Thursday, May 28, 2015

A living sculpture on the assembly line – Helsingborgs Dagblad

– You get the feeling of a meditative flow. For me it was important to approach the story of work in a new way. I wanted to pay homage and remember this heavy work who constructed our society, but not reproduce it, says Alexandra Pirici.

“Work monuments,” which her motion works is called, is the first work in a series of works made to order by the National Public Art on the theme of industrial society in transition. Education is also the first temporary artwork ever Arts Council ordered and the idea is that it should be presented annually at various locations around the country. On the one hand it is a temporary work of art, on the other hand, it is part of a governmental structure, says Lisa Rosendahl.

– We can rebuild it in the future and where it becomes a kind of ritual for a collective memory process, she says.

How do you create a collective memory monument in a contemporary art form? It is one of the issues behind the “Work monuments”.
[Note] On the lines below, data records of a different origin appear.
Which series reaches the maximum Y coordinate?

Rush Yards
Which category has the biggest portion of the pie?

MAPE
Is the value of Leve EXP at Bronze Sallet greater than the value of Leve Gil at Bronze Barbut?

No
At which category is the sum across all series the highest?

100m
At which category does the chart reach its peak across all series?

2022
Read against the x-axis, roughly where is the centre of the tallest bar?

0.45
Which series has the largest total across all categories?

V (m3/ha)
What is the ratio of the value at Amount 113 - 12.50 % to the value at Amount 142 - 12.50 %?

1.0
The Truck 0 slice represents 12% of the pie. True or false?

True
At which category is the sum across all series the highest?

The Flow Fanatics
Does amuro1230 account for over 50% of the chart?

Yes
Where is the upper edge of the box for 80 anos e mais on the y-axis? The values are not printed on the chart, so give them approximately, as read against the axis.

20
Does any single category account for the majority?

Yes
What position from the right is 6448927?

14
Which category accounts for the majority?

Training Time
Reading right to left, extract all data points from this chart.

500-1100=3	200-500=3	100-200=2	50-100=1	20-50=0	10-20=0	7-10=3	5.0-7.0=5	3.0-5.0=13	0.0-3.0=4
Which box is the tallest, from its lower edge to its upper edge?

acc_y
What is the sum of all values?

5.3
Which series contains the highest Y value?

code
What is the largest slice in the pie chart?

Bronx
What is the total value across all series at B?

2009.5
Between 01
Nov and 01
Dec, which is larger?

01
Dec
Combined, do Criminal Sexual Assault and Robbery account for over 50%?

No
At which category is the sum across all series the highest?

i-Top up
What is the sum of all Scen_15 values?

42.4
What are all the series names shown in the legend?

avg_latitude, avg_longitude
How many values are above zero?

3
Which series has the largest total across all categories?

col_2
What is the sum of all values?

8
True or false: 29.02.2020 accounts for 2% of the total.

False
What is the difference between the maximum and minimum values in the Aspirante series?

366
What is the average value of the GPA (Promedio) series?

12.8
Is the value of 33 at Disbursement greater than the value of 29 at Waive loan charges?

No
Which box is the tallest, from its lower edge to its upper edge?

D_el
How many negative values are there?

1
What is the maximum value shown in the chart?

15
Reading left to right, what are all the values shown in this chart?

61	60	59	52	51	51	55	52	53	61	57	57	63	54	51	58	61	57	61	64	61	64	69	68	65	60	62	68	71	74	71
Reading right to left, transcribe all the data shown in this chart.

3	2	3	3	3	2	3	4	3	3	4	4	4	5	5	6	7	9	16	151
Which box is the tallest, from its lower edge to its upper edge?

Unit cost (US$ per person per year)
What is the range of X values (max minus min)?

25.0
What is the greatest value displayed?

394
In the former Eastern Bloc countries were enormous statues of working men and women, meant to glorify work and drive the development of the agricultural society to an industrial society finds Alexanda Pirici coming from Romania . But his own work, she wants neither to glorify or romanticize but rather initiate a discussion on how the work could be organized in today’s automated and post-industrial society.

– Today, there are fewer jobs while still have this idea if that is valuable only if you have a job, you have to earn a living. The increased productivity has never been translated into more leisure time for workers, says Alexandra Pirici.